Make no mistake: Die Hard is one of the best Christmas movies of all time. John McClane’s defence of Nakatomi Plaza from German terrorist Hans Gruber is a carefully engineered thriller movie that delivers on all the bullets and yuletide mayhem one could ask for.
But when it comes to festive action movies, an unsung classic stands over Bruce Willis and his barefooted vigilante justice. An explosive, seedy, psychological film that features another star-making turn in the lead, another A-list co-star, and some extremely satisfying kills.
The Long Kiss Goodnight is a ’90s movie from director Renny Harlin and writer Shane Black that features Geena Davis essentially doing Jason Bourne several years before Matt Damon. Her character, Charly, is an amnesiac who, eight years prior, was found two months pregnant and washed up on a beach. She’s since settled down and raised a family, but her old life eventually resurfaces during one fateful holiday season.
That such a premise comes from Black isn’t a surprise, since a lot of his career has involved gangsters and cops working around tinsel and fairy lights. Charly and her eventual accomplice Mitch, a crooked investigator played by the inimitably cool Samuel L Jackson, are an odd couple very much in the spirit of Riggs and Murtaugh from Lethal Weapon or Joe and Jimmy of The Last Boy Scout.
Mitch used to be a detective in Detroit, where it’s impossible not to get a little dirty, and he takes on Charly’s case to find someone – anyone – who remembers who she was. Their finding each other is fateful, as he becomes her only ally after hitmen threaten her partner and daughter. Normally, he wouldn’t get so involved, but since he “never did one thing right” in his life, he decides to stick around and see where the breadcrumbs of Charly’s past lead.
Mercenaries leave them with just the cash in their pockets, Mitch’s car, and whatever could be packed into a suitcase for resources. Like many great action films, The Long Kiss Goodnight runs on desperation and cunning. Mitch understands how to live on the edge, but Charly’s new to it, though she gradually learns she’s got some incredible muscle memory when it comes to knives and guns.
The only way Charly can save her present is to figure out her past, and she needs her former self to grapple with the sociopathic evil in front of her. Dream sequences reveal Samantha, Charly’s dormant personality, exclaiming that she’s going to take back control. She’s leaked out in drops, telling their child that “life is pain” in response to a skating injury, but now Samantha wants to be in the driver’s seat.
Charly faces an existential threat: not only could she lose her family, but also her very being. It’s what elevates the film both as a psychological thriller and a festive feature; Christmas is a crucial symbol for redemption, and losing it means losing her personhood. She undergoes a truly transformative arc that tackles the inescapability of her past and the opportunity for growth and acceptance, all while taking down sadistic government stooges. What’s more Christmassy than that?

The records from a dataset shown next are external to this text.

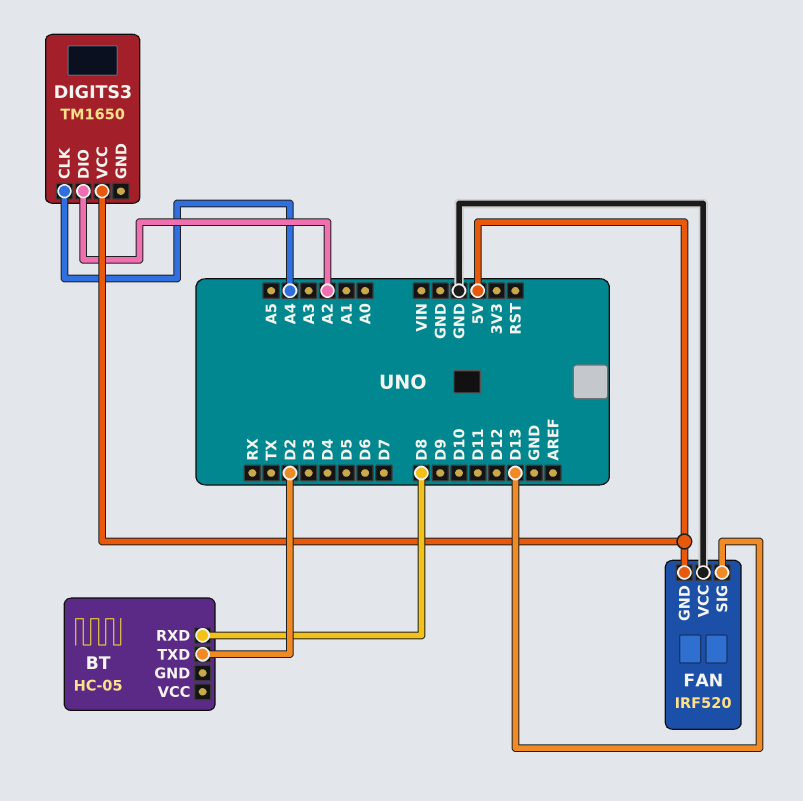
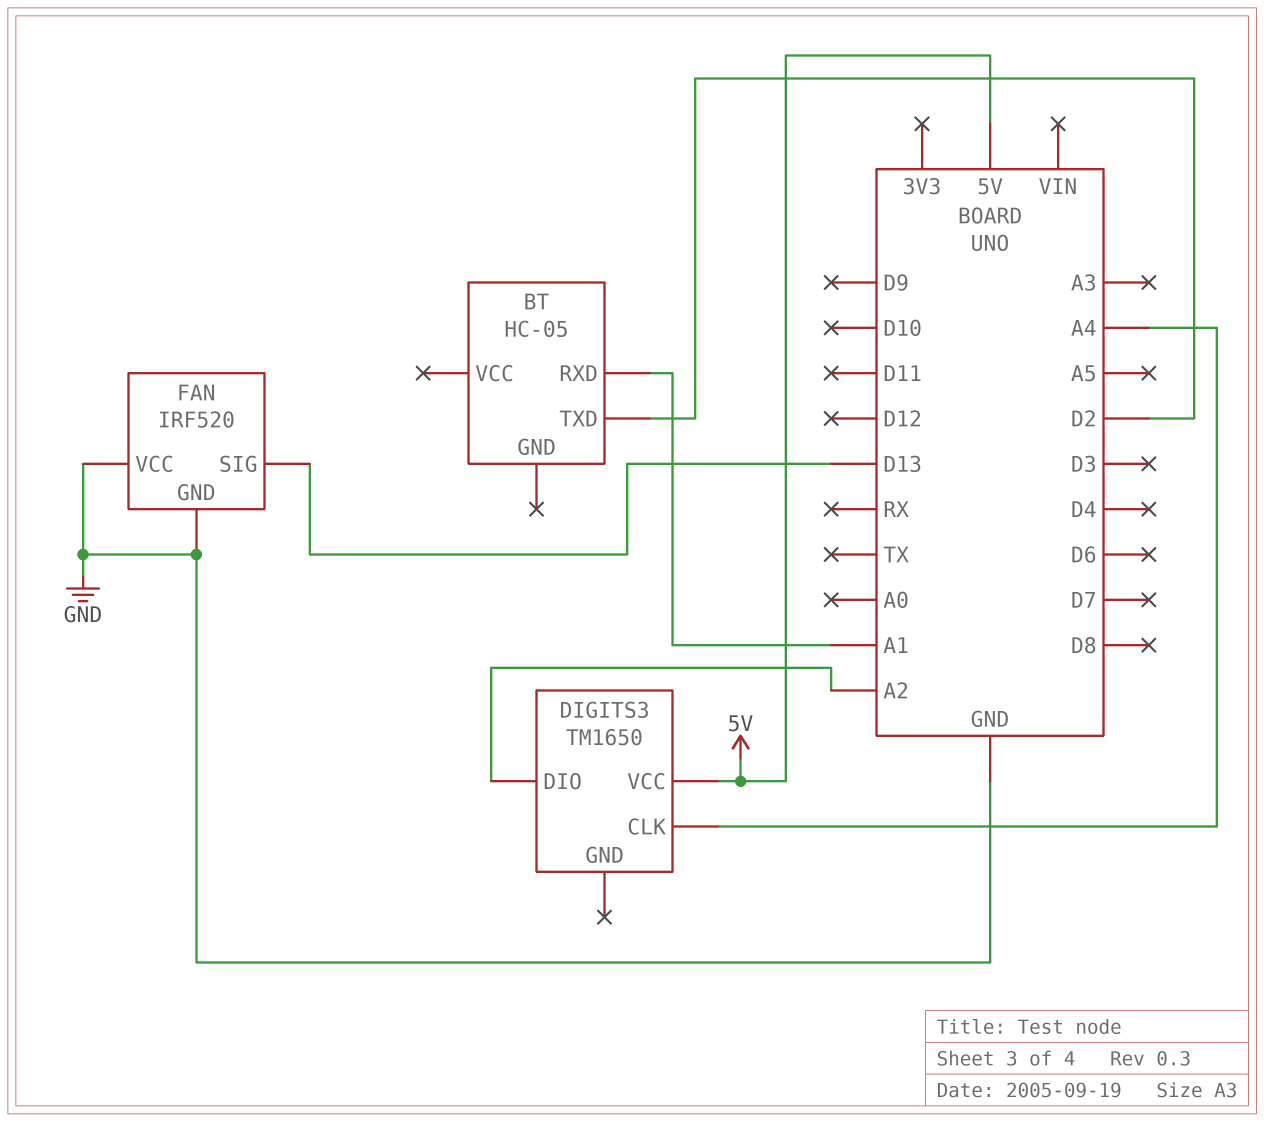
BT pin RXD: D8 -> A1
FAN pin GND: 5V -> GND

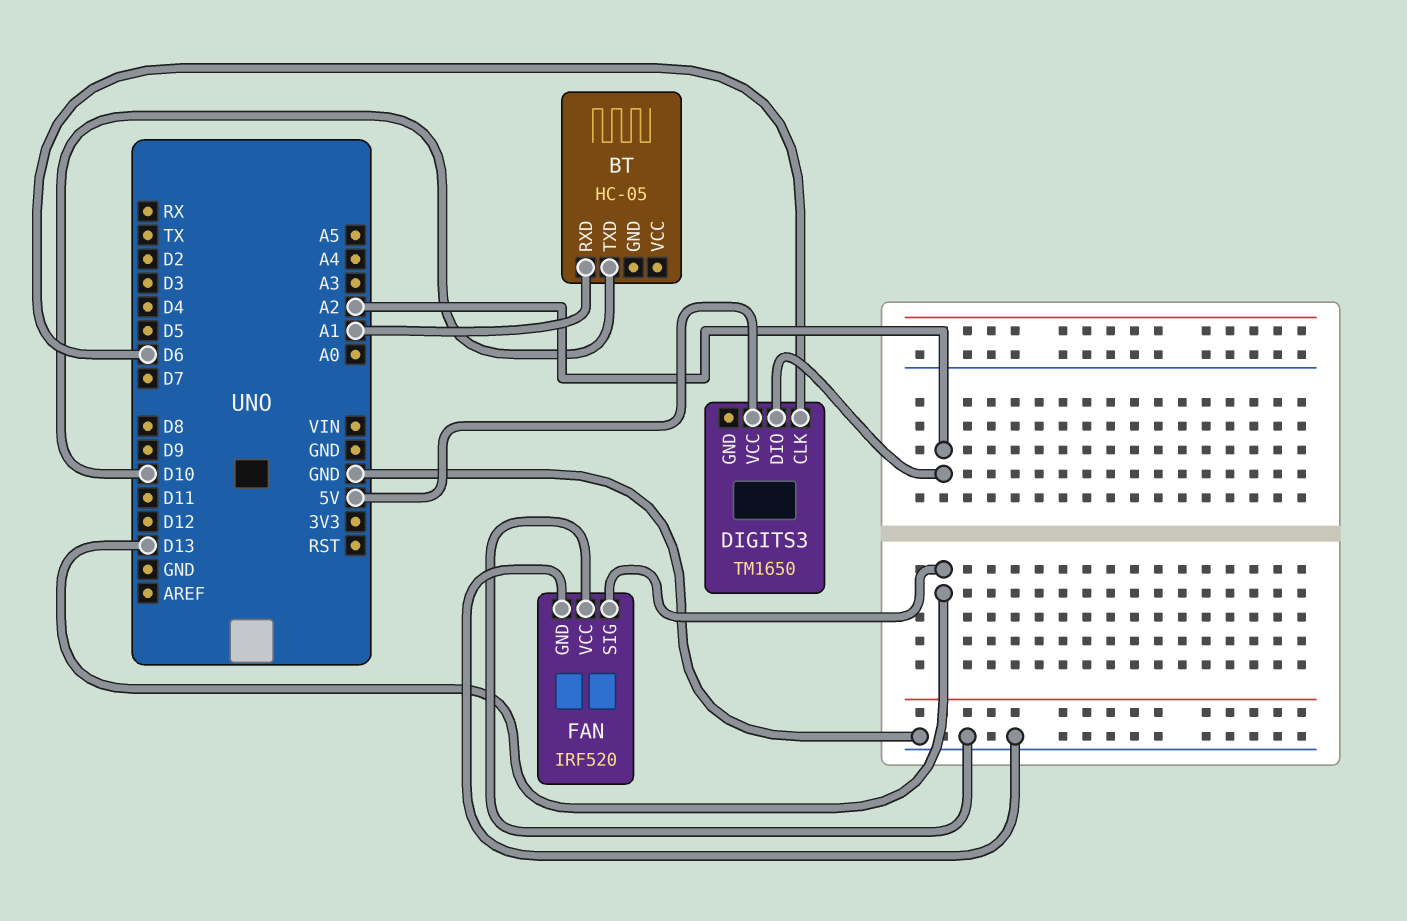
BT pin TXD: D2 -> D10
DIGITS3 pin CLK: A4 -> D6

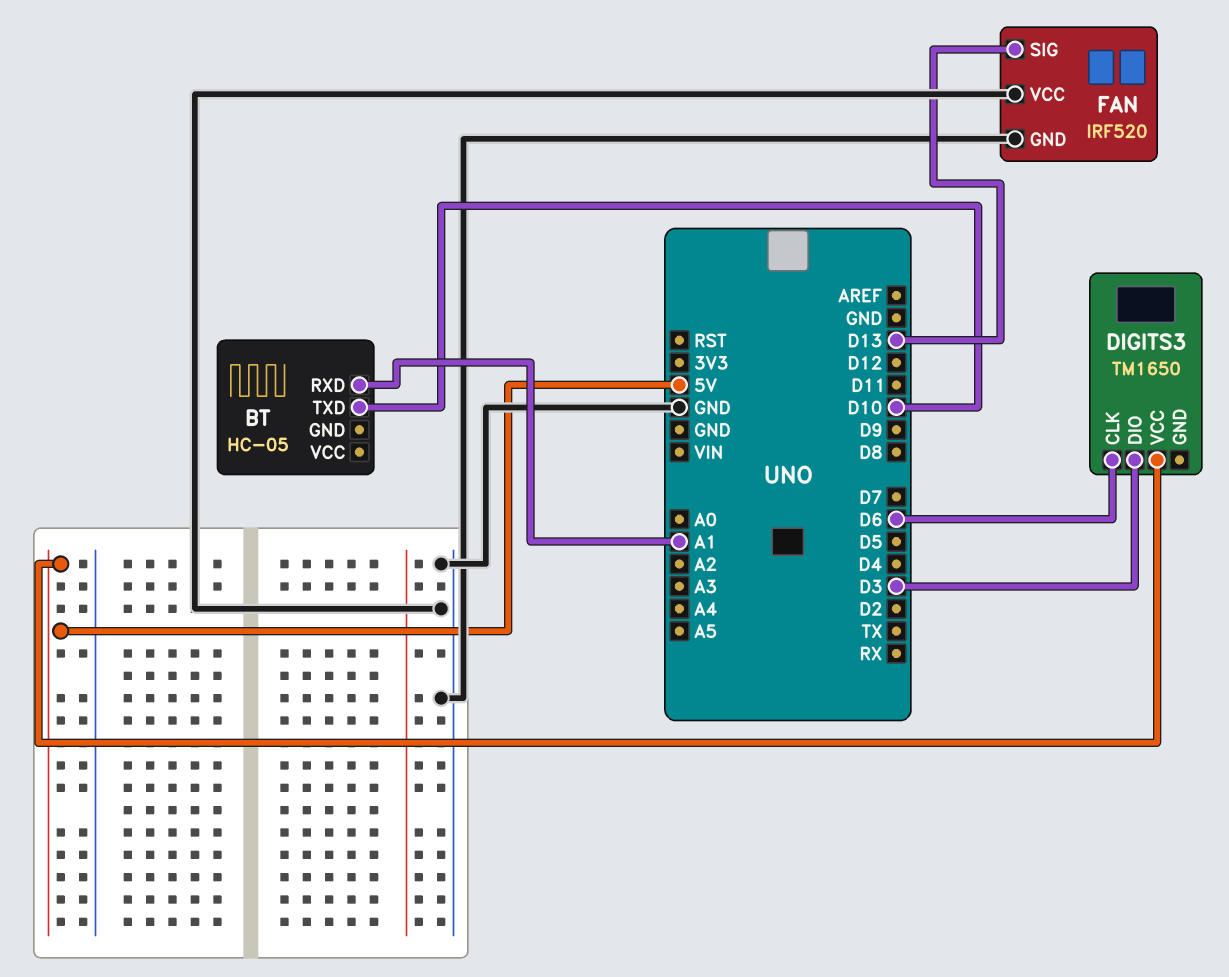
DIGITS3 pin DIO: A2 -> D3

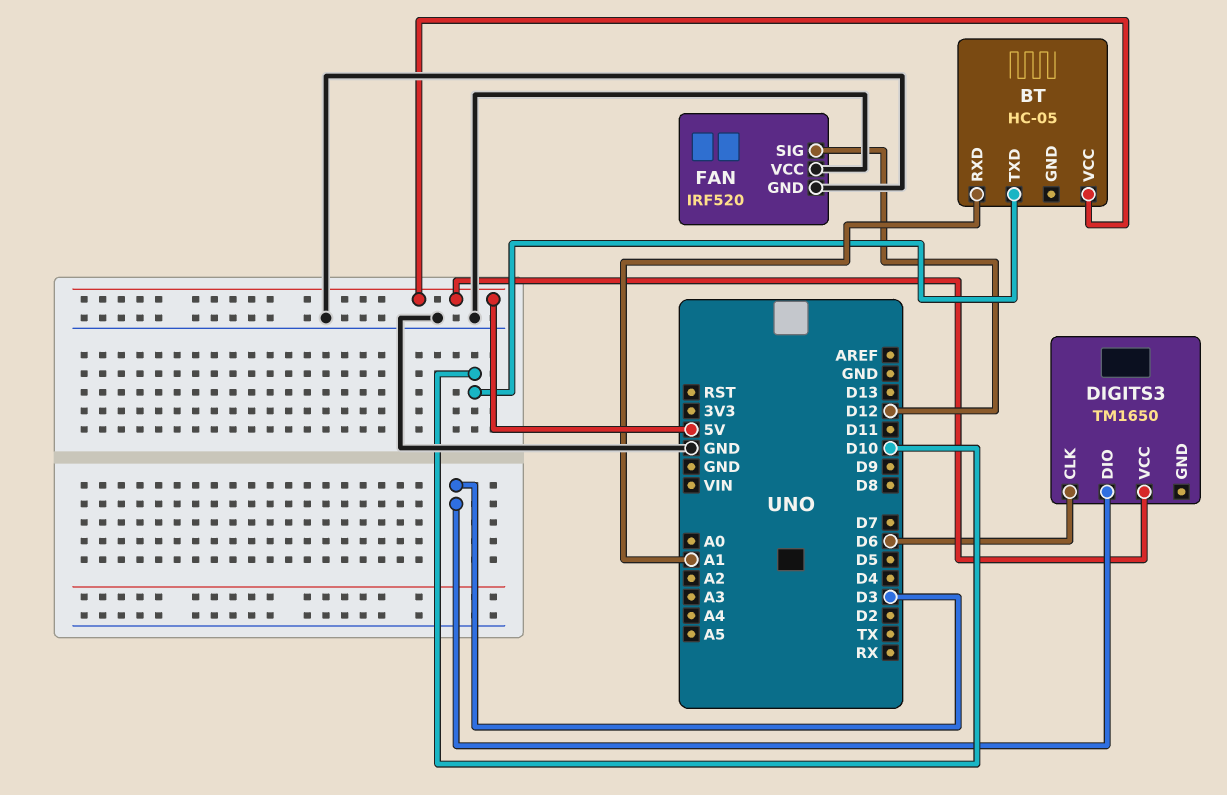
BT pin VCC: none -> 5V
FAN pin SIG: D13 -> D12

By contrast, Die Hard is almost the opposite. John McClane doesn’t change, he impedes those around him by being the same relentless hard-nosed cop he is in New York City. There’s great pleasure in that, of course, and the terrified face of Hans as he drops from the top of the LA skyscraper has become a hallmark of good cheer.
But Die Hard’s view of Christmas is more cynical. John, our maverick protagonist, navigates festive turbulence through sheer force of will. The holiday season is integral to the setup, but it’s not something anyone really enjoys. Nakatomi’s office party is a sleazy, cocaine-addled affair; Hans is driven by opportunity; and John’s policeman friend Al works through December to avoid thinking about his issues.
The only ones to whom it matters are Lucy and John Jr, the McClane children, and the gooey sentimentality comes from their family unit being restored in the climax. Die Hard and The Long Kiss Goodnight are similar odes to the potential difficulty of Christmas, all the stress and strain and what can feel like walking on glass barefoot and surviving multiple explosions. They’re fun to watch but they aren’t happy films, skewed by the general disenchantment of adulthood and understanding what the world’s really like.
The Long Kiss Goodnight finds reconciliation between the two poles of Hallmark optimism and time’s cruel tide. Charly finds strength in what Samantha endured to protect and uplift her quiet life. All the while, Mitch gets the escape he’d stopped even considering. They give each other the gift of understanding that leads to acceptance and better days. Die Hard celebrates the roguish grump who’d rather drink through the whole thing.
They share some DNA, as Harlin made Die Hard 2 right before The Long Kiss Goodnight. That explains some of the more cartoonish set-pieces, where children are thrown through walls into treehouses, and Samuel L Jackson is exploded out of a building. When you’ve directed John McClane having a fist fight on the wing of a commercial airliner, you can only go up.
Charly has a lot to thank John for, but he could do with a trip around hers for mulled wine and share in that warm fuzzy feeling. Die Hard might have the reputation as a Christmas necessity, but it’s not what I’m watching when I really want to be uplifted or see someone outsmart a baddie using Christmas lights. It’s the little things.